Here's the matrix
$$A= \begin{bmatrix} 0 & 0\\ 3 & 1 \end{bmatrix},$$ where $I_2$ represents the $2\times 2$ identity matrix.
My trial
I'm claiming that there do not exists $n\in \Bbb{N}$ such that $A^n=I_2.$ Suppose it exists, then
$$ \begin{bmatrix} 0 & 0\\ 3 & 1 \end{bmatrix}^n=\begin{bmatrix} 1 & 0\\ 0 & 1 \end{bmatrix}.$$
I know that $$ \begin{bmatrix} 0 & 0\\ 3 & 1 \end{bmatrix}^2=\begin{bmatrix} 0 & 0\\ 3 & 1 \end{bmatrix}$$ but I don't see a contradiction coming. Any help, please?
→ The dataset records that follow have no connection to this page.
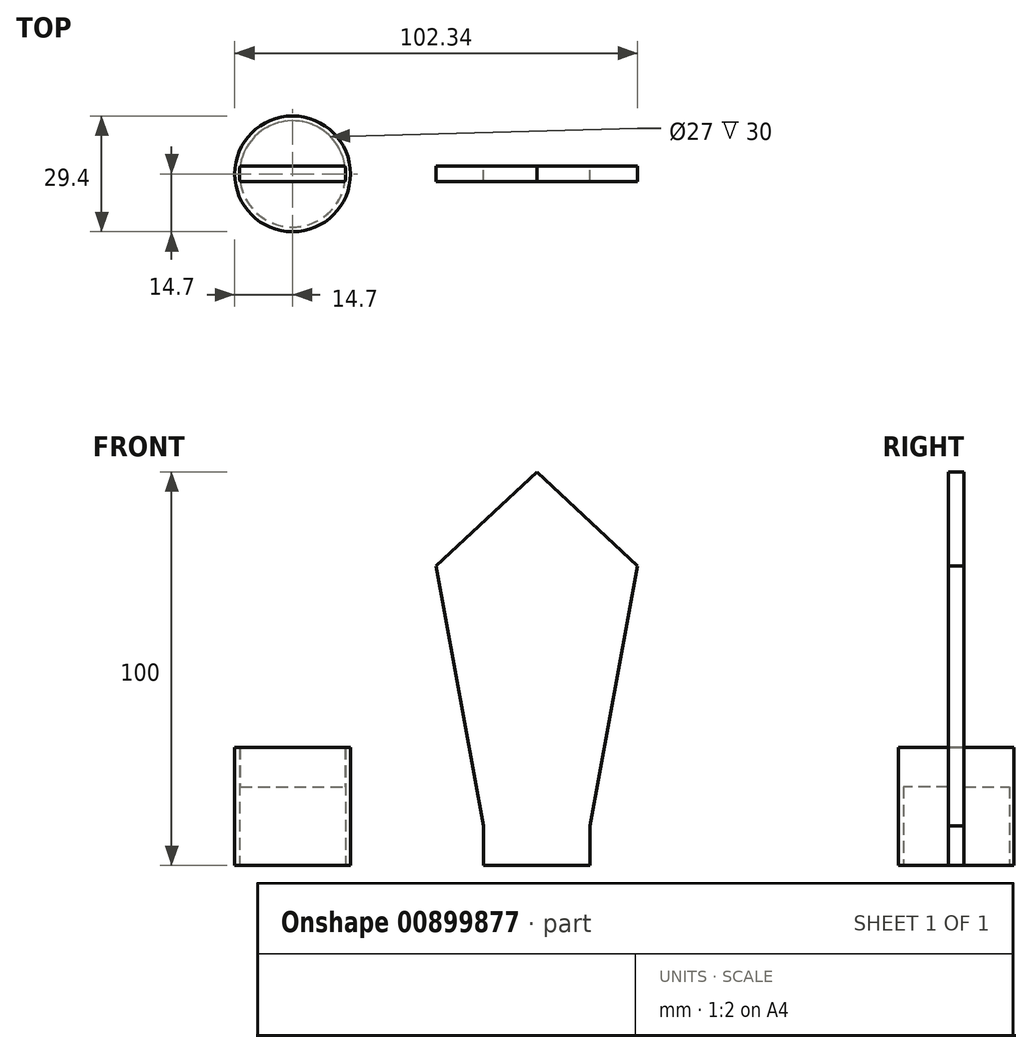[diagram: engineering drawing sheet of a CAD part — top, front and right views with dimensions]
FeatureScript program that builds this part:
annotation { "Feature Type Name" : "Feature", "Feature Type Description" : "" }
export const myFeature = defineFeature(function(context is Context, id is Id, definition is map)
    precondition{}
    {
        {
            var Q0;
            Q0=qCreatedBy(makeId("Top.planeOp"),FACE);
            var sketch = newSketch(context, id + "F0", { "sketchPlane" : qUnion([Q0])});
            skCircle(sketch, "E0", {"center": v(0, 0) * mm, "radius": 13.5 * mm});
            skCircle(sketch, "E1", {"center": v(0, 0) * mm, "radius": 14.7 * mm});
            skLineSegment(sketch, "E2", {"start": v(-13.5, 0) * mm, "end": v(13.5, 0) * mm});
            skLineSegment(sketch, "E3.bottom", {"start": v(-13.35, 2) * mm, "end": v(13.35, 2) * mm});
            skLineSegment(sketch, "E3.top", {"start": v(-13.35, -2) * mm, "end": v(13.35, -2) * mm});
            skLineSegment(sketch, "E3.left", {"start": v(-13.35, 2) * mm, "end": v(-13.35, -2) * mm});
            skLineSegment(sketch, "E3.right", {"start": v(13.35, 2) * mm, "end": v(13.35, -2) * mm});
            skSolve(sketch);
        }
        {
            var Q0;
            Q0 = qSketchRegion(id + "F0", true);
            extrude(context, id + "F1", {"entities" : qUnion([Q0]), "depth" : 30 * mm, "offsetDistance" : 25 * mm});
        }
        {
            var Q0;
            {var subQ0=sQuery(id+"F0.wireOp",EDGE,"E3.bottom");Q0=makeQuery(id+"F0.imprint","IMPRINT",FACE,{"disambiguationData":[TD([[makeQuery(id+"F0.imprint","IMPRINT",EDGE,{"derivedFrom":subQ0}),1.0]])]});}
            var Q1;
            {var subQ0=sQuery(id+"F0.wireOp",EDGE,"E3.top");Q1=makeQuery(id+"F0.imprint","IMPRINT",FACE,{"disambiguationData":[TD([[makeQuery(id+"F0.imprint","IMPRINT",EDGE,{"derivedFrom":subQ0}),-1.0]])]});}
            extrude(context, id + "F2", {"entities" : qUnion([Q0, Q1]), "operationType" : NewBodyOperationType.ADD, "depth" : 30 * mm, "offsetDistance" : 25 * mm, "hasSecondDirection" : true, "secondDirectionOppositeDirection" : false, "secondDirectionDepth" : 20 * mm});
        }
        {
            var Q0;
            Q0=qCreatedBy(makeId("Front.planeOp"),FACE);
            var sketch = newSketch(context, id + "F3", { "sketchPlane" : qUnion([Q0])});
            skLineSegment(sketch, "E4", {"start": v(75.53, 0) * mm, "end": v(48.53, 0) * mm});
            skLineSegment(sketch, "E5", {"start": v(48.53, 0) * mm, "end": v(48.53, 10) * mm});
            skLineSegment(sketch, "E6", {"start": v(48.53, 10) * mm, "end": v(75.53, 10) * mm});
            skLineSegment(sketch, "E7", {"start": v(75.53, 10) * mm, "end": v(75.53, 0) * mm});
            skLineSegment(sketch, "E8", {"start": v(62.03, 0) * mm, "end": v(62.03, 100) * mm});
            skLineSegment(sketch, "E9", {"start": v(62.03, 100) * mm, "end": v(87.64, 76.15) * mm});
            skLineSegment(sketch, "E10", {"start": v(75.53, 10) * mm, "end": v(87.64, 76.15) * mm});
            skLineSegment(sketch, "E11.MirrorCS", {"start": v(62.03, 100) * mm, "end": v(36.42, 76.15) * mm});
            skLineSegment(sketch, "E12.MirrorCS", {"start": v(48.53, 10) * mm, "end": v(36.42, 76.15) * mm});
            skSolve(sketch);
        }
        {
            var Q0;
            {var subQ4=sQuery(id+"F3.wireOp",EDGE,"E9");Q0=makeQuery(id+"F3.imprint","IMPRINT",FACE,{"disambiguationData":[TD([[makeQuery(id+"F3.imprint","IMPRINT",EDGE,{"derivedFrom":subQ4}),-1.0]])]});}
            var Q1;
            {var subQ4=sQuery(id+"F3.wireOp",EDGE,"E11.MirrorCS");Q1=makeQuery(id+"F3.imprint","IMPRINT",FACE,{"disambiguationData":[TD([[makeQuery(id+"F3.imprint","IMPRINT",EDGE,{"derivedFrom":subQ4}),1.0]])]});}
            var Q2;
            {var subQ0=sQuery(id+"F3.wireOp",EDGE,"E5");Q2=makeQuery(id+"F3.imprint","IMPRINT",FACE,{"disambiguationData":[TD([[makeQuery(id+"F3.imprint","IMPRINT",EDGE,{"derivedFrom":subQ0}),-1.0]])]});}
            var Q3;
            {var subQ0=sQuery(id+"F3.wireOp",EDGE,"E7");Q3=makeQuery(id+"F3.imprint","IMPRINT",FACE,{"disambiguationData":[TD([[makeQuery(id+"F3.imprint","IMPRINT",EDGE,{"derivedFrom":subQ0}),-1.0]])]});}
            extrude(context, id + "F4", {"entities" : qUnion([Q0, Q1, Q2, Q3]), "depth" : 2 * mm, "offsetDistance" : 25 * mm, "hasSecondDirection" : true, "secondDirectionOppositeDirection" : true, "secondDirectionDepth" : 2 * mm});
        }
    });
No, because your matrix $A$ is singular.
Particularly, if you multiply the matrix with all zeroes in its first row, the resulting matrix has again all zeroes in its first row:
$$A\cdot \begin{bmatrix} x & y\\ v & w \end{bmatrix}= \begin{bmatrix} 0 & 0\\ 3 & 1 \end{bmatrix}\cdot \begin{bmatrix} x & y\\ v & w \end{bmatrix}= \begin{bmatrix} 0 & 0\\ ? & ? \end{bmatrix}$$
so
$$A.A = \begin{bmatrix} 0 & 0\\ ? & ? \end{bmatrix}$$
and, similarly
$$A.A.A = \begin{bmatrix} 0 & 0\\ ? & ? \end{bmatrix}$$
and so on, and you want to obtain $1$ in the upper left corner.